[Start of Attachment]

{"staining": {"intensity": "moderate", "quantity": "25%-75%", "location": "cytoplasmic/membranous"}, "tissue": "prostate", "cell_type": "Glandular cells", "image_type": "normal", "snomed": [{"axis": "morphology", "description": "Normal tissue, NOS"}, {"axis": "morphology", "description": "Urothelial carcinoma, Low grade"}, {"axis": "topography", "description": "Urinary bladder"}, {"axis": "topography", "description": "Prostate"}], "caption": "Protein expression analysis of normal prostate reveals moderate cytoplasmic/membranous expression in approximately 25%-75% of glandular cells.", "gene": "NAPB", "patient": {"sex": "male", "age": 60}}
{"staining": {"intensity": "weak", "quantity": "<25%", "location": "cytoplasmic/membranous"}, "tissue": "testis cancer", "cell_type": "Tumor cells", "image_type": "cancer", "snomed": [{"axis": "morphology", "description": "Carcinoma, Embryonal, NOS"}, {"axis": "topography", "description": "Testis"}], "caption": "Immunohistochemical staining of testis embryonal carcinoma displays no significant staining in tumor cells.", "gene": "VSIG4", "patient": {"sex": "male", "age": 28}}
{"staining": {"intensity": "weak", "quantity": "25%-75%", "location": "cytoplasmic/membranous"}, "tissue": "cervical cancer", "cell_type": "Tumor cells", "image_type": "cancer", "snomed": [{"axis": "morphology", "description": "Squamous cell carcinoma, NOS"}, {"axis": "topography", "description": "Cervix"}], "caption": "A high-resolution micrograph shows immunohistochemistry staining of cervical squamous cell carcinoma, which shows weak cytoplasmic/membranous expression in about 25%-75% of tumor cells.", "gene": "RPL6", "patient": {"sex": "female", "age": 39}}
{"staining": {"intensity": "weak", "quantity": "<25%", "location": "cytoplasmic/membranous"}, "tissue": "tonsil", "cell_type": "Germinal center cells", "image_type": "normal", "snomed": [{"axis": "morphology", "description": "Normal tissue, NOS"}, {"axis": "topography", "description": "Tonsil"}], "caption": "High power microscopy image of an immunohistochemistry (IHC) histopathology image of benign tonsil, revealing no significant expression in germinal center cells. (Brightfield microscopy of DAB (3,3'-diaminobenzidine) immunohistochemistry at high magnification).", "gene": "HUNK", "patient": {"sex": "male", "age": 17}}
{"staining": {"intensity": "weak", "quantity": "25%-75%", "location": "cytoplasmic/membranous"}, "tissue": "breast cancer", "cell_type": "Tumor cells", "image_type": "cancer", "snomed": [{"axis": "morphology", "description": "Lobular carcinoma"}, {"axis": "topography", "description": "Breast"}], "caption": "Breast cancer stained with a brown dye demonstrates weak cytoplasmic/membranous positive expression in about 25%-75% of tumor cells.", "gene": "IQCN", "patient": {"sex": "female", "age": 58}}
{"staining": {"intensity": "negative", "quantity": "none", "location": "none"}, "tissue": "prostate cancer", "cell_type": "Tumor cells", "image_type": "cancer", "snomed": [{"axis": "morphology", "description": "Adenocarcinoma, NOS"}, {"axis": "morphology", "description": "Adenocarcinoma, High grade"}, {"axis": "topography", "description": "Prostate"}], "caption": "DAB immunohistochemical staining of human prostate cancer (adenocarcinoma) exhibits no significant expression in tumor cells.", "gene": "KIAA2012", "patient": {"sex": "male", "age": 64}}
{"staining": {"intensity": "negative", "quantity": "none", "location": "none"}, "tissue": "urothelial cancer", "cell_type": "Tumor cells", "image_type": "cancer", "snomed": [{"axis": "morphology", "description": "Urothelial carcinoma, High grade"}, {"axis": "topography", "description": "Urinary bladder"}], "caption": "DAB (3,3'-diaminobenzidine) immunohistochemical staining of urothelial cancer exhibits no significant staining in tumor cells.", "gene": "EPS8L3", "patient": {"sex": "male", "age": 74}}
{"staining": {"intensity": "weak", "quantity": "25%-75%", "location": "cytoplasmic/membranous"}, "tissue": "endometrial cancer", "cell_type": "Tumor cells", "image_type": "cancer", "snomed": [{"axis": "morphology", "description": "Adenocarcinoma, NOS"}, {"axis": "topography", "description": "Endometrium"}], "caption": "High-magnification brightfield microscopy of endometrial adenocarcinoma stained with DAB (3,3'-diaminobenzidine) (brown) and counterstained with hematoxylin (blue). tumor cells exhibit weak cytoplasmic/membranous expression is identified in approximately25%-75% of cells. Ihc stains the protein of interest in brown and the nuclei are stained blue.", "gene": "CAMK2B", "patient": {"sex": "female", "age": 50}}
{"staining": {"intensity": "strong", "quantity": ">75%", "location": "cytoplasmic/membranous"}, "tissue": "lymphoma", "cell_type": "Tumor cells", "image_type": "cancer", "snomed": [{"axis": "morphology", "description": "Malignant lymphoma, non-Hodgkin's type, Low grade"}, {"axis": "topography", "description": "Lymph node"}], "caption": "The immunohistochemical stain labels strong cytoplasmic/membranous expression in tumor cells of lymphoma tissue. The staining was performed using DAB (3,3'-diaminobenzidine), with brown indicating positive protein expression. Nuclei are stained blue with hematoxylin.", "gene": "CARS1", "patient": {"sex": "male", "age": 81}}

[End of Attachment]

■ Task description: All entries above must be reproduced without a single change.

■ Solved problem:
{"staining": {"intensity": "moderate", "quantity": "25%-75%", "location": "cytoplasmic/membranous"}, "tissue": "prostate", "cell_type": "Glandular cells", "image_type": "normal", "snomed": [{"axis": "morphology", "description": "Normal tissue, NOS"}, {"axis": "morphology", "description": "Urothelial carcinoma, Low grade"}, {"axis": "topography", "description": "Urinary bladder"}, {"axis": "topography", "description": "Prostate"}], "caption": "Protein expression analysis of normal prostate reveals moderate cytoplasmic/membranous expression in approximately 25%-75% of glandular cells.", "gene": "NAPB", "patient": {"sex": "male", "age": 60}}
{"staining": {"intensity": "weak", "quantity": "<25%", "location": "cytoplasmic/membranous"}, "tissue": "testis cancer", "cell_type": "Tumor cells", "image_type": "cancer", "snomed": [{"axis": "morphology", "description": "Carcinoma, Embryonal, NOS"}, {"axis": "topography", "description": "Testis"}], "caption": "Immunohistochemical staining of testis embryonal carcinoma displays no significant staining in tumor cells.", "gene": "VSIG4", "patient": {"sex": "male", "age": 28}}
{"staining": {"intensity": "weak", "quantity": "25%-75%", "location": "cytoplasmic/membranous"}, "tissue": "cervical cancer", "cell_type": "Tumor cells", "image_type": "cancer", "snomed": [{"axis": "morphology", "description": "Squamous cell carcinoma, NOS"}, {"axis": "topography", "description": "Cervix"}], "caption": "A high-resolution micrograph shows immunohistochemistry staining of cervical squamous cell carcinoma, which shows weak cytoplasmic/membranous expression in about 25%-75% of tumor cells.", "gene": "RPL6", "patient": {"sex": "female", "age": 39}}
{"staining": {"intensity": "weak", "quantity": "<25%", "location": "cytoplasmic/membranous"}, "tissue": "tonsil", "cell_type": "Germinal center cells", "image_type": "normal", "snomed": [{"axis": "morphology", "description": "Normal tissue, NOS"}, {"axis": "topography", "description": "Tonsil"}], "caption": "High power microscopy image of an immunohistochemistry (IHC) histopathology image of benign tonsil, revealing no significant expression in germinal center cells. (Brightfield microscopy of DAB (3,3'-diaminobenzidine) immunohistochemistry at high magnification).", "gene": "HUNK", "patient": {"sex": "male", "age": 17}}
{"staining": {"intensity": "weak", "quantity": "25%-75%", "location": "cytoplasmic/membranous"}, "tissue": "breast cancer", "cell_type": "Tumor cells", "image_type": "cancer", "snomed": [{"axis": "morphology", "description": "Lobular carcinoma"}, {"axis": "topography", "description": "Breast"}], "caption": "Breast cancer stained with a brown dye demonstrates weak cytoplasmic/membranous positive expression in about 25%-75% of tumor cells.", "gene": "IQCN", "patient": {"sex": "female", "age": 58}}
{"staining": {"intensity": "negative", "quantity": "none", "location": "none"}, "tissue": "prostate cancer", "cell_type": "Tumor cells", "image_type": "cancer", "snomed": [{"axis": "morphology", "description": "Adenocarcinoma, NOS"}, {"axis": "morphology", "description": "Adenocarcinoma, High grade"}, {"axis": "topography", "description": "Prostate"}], "caption": "DAB immunohistochemical staining of human prostate cancer (adenocarcinoma) exhibits no significant expression in tumor cells.", "gene": "KIAA2012", "patient": {"sex": "male", "age": 64}}
{"staining": {"intensity": "negative", "quantity": "none", "location": "none"}, "tissue": "urothelial cancer", "cell_type": "Tumor cells", "image_type": "cancer", "snomed": [{"axis": "morphology", "description": "Urothelial carcinoma, High grade"}, {"axis": "topography", "description": "Urinary bladder"}], "caption": "DAB (3,3'-diaminobenzidine) immunohistochemical staining of urothelial cancer exhibits no significant staining in tumor cells.", "gene": "EPS8L3", "patient": {"sex": "male", "age": 74}}
{"staining": {"intensity": "weak", "quantity": "25%-75%", "location": "cytoplasmic/membranous"}, "tissue": "endometrial cancer", "cell_type": "Tumor cells", "image_type": "cancer", "snomed": [{"axis": "morphology", "description": "Adenocarcinoma, NOS"}, {"axis": "topography", "description": "Endometrium"}], "caption": "High-magnification brightfield microscopy of endometrial adenocarcinoma stained with DAB (3,3'-diaminobenzidine) (brown) and counterstained with hematoxylin (blue). tumor cells exhibit weak cytoplasmic/membranous expression is identified in approximately25%-75% of cells. Ihc stains the protein of interest in brown and the nuclei are stained blue.", "gene": "CAMK2B", "patient": {"sex": "female", "age": 50}}
{"staining": {"intensity": "strong", "quantity": ">75%", "location": "cytoplasmic/membranous"}, "tissue": "lymphoma", "cell_type": "Tumor cells", "image_type": "cancer", "snomed": [{"axis": "morphology", "description": "Malignant lymphoma, non-Hodgkin's type, Low grade"}, {"axis": "topography", "description": "Lymph node"}], "caption": "The immunohistochemical stain labels strong cytoplasmic/membranous expression in tumor cells of lymphoma tissue. The staining was performed using DAB (3,3'-diaminobenzidine), with brown indicating positive protein expression. Nuclei are stained blue with hematoxylin.", "gene": "CARS1", "patient": {"sex": "male", "age": 81}}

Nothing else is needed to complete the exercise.